▸ **EXERCISE PASSAGE**:
Both Thomasson’s and Kania’s considerations arrive in sum to the same conclusion: ordinary beliefs about music are conditioned by space and time, by geography and history, because they change according to the different musical (or artistic) traditions. Both of them do not make the mistake of unilateralism: they don’t extrapolate from a particular musical tradition and culture the paradigm of the whole of humanity. On the contrary, we can see particularly in the quoted passage of Thomasson, how the pluralism of traditions, and consequently of individuative and evaluative practices about works of art, is explicitly stated and assumed. The criticism of Zofia Lissa therefore does not apply to these two cases. What remains, however, is that, on the one hand, the supposed commonsensical character of such ordinary beliefs (and consequently Kania’s definition of ontologies taking into account such beliefs as descriptivist ontologies) becomes more than doubtful. On the other hand, Thomasson’s position de facto reduces the ontology of art to an epistemology of art, and we have to add, to a culturally dependent epistemology. The result of such an approach is that, an object (an artwork) can pertain to two different and incompatible ontological categories at the same time, as different cultural traditions can have different beliefs and individuative practices about it. Finally, in my view, the authority given to ordinary beliefs loses a lot of force from the moment that we admit the cultural and historical dependence of such beliefs.
The three arguments developed here seem to me, finally, to show how the assumption of an ontological musical common sense is more than doubtful: as a matter of fact, this is my thesis, there is no ontological musical common sense, because there is not a single music tradition, but a plurality of musical cultures, traditions and practices, within which different beliefs about music accordingly develop. The same concept of musical descriptivism seems therefore inapplicable, for Strawson’s concept of descriptivism, as we have seen, entails the assumption of commonsensical beliefs which do not change across history and cultures.
We should add a last consideration. The concept of ontological musical common sense is, in our view, even more problematic than the achievement of a unique concept of music which, as Dahlhaus has already stressed in an important passage, should be possibly thought, in a Kantian way, as a regulative principle:
The driving motive, that stood behind the idea “one” music [...] was the classic humanitarian utopia that in Kant's Critique of Judgment founded a Aesthetics, in which the judgment of taste is “subjective” and yet “universal”, and indeed insofar as the Subjective tend to a “sensus communis”, to a “common sense”. But if humanity finds its expression in the principle of respect of an irremovable otherness, instead of in the discovery of a common substance, one remains faithful to the idea of “one” music true precisely by abandoning the concept of substance in order to restitute her as a regulative principle of mutual understanding.

Data excerpts
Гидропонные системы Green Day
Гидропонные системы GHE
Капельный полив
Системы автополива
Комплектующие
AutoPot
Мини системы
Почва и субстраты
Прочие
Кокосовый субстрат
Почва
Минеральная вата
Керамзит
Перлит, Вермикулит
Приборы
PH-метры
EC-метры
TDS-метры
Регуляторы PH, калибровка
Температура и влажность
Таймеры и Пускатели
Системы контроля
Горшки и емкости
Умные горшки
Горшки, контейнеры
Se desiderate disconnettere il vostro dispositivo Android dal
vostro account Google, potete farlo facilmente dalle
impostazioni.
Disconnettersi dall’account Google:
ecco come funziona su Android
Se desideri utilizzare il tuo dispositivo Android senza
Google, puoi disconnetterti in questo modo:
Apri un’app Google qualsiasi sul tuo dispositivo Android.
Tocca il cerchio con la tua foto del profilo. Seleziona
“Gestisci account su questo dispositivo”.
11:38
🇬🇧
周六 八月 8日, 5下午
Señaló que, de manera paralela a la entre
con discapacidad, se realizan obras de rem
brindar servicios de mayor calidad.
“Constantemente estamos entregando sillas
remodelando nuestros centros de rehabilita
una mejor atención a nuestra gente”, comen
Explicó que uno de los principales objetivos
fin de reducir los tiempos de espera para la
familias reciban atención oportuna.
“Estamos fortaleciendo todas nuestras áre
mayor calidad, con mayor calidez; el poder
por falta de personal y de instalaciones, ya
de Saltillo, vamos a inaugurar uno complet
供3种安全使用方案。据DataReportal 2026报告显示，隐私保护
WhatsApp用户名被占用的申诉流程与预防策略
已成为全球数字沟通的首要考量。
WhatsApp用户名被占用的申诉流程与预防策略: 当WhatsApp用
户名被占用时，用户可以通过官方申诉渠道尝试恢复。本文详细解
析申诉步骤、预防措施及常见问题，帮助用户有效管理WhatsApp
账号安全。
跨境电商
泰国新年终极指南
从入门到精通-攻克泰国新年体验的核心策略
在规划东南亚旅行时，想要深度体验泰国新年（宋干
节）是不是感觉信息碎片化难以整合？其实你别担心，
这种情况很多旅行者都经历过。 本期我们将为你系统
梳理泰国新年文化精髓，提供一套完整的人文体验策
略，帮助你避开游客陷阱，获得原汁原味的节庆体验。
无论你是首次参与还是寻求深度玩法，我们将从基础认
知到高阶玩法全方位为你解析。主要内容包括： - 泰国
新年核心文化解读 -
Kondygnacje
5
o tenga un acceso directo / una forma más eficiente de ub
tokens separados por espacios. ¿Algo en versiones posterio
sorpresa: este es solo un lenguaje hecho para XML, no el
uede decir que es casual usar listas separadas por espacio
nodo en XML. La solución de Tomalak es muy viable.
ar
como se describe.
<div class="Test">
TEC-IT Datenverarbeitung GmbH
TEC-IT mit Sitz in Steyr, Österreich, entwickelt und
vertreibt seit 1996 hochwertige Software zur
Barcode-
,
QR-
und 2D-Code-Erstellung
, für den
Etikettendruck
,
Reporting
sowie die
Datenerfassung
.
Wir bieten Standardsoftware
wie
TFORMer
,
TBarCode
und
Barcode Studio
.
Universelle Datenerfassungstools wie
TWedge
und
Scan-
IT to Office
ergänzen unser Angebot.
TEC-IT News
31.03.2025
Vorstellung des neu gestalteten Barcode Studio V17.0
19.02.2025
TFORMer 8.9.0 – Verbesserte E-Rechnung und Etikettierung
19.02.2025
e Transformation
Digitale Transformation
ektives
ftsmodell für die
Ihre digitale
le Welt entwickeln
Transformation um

▸ **TO DO**:
• A. In the passage on musical ontology above, what does Thomasson's position reduce the ontology of art to?
• B. Write what follows the passage on musical ontology above, picking up after its final sentence.

▸ **RESPONSE LIST**:
• A. It reduces the ontology of art to an epistemology of art, and specifically to a culturally dependent epistemology.

• B.
If the concept of “one” musical «sensus communis» is already problematic, the idea of an «ontological musical common sense» should be considered untenable. As Lissa and Goehr demonstrated, the same concept of musical work, which is de facto the backbone of any musical ontology (even a nihilist one) is far from being commonly understood in the different musical traditions. Some traditions do not simply need such a concept, because in their musical practices the achievement of musical activity is not a univocally identifiable entity, Platonic or Aristotelian it could be. So even a regulative role of the concept of musical work (and consequently the regulative role of the idea of an «ontological musical common sense ») seems to me, from the beginning, excluded. Possibly one day we will be able to define both a minimal basic concept of music and of musical common sense. But surely, these minimal concepts won’t include neither the notion of musical work, nor the notion of creatability or many other notions pertaining to the musical ontology (such as musical structure, means of production, aesthetical properties). In the effort of common understanding among different musical practices and traditions, an understanding which should drive us towards a common concept of music, we should start from the acceptance of the fact that these same musical traditions and practices don’t share a common ontology.
Dahlhaus, C, Eggebrecht, H. H., 1996: Was ist Musik, Noetzel, Wilhelmshaven.
Darsel, S., 2009: Que’est-ce qu’une oeuvre musicale?, “Klesis”, 13, pp. 149-150.
Davies, D., 2004: Art as Performance, Blackwell, Oxford.
Gadamer, G., 2004: Truth and Method, Bloomsbury, London.
Goehr, L., 1992: The Imaginary Museum of Musical Works, Second Edition, Oxford University Press, Oxford, 2007.
Höffe, O. 2009: Aristoteles: die Hauptwerke, Francke Verlag, Bern.
Jimenez, M., 1997: Qu’est-ce que l’esthétique, Folio, Paris.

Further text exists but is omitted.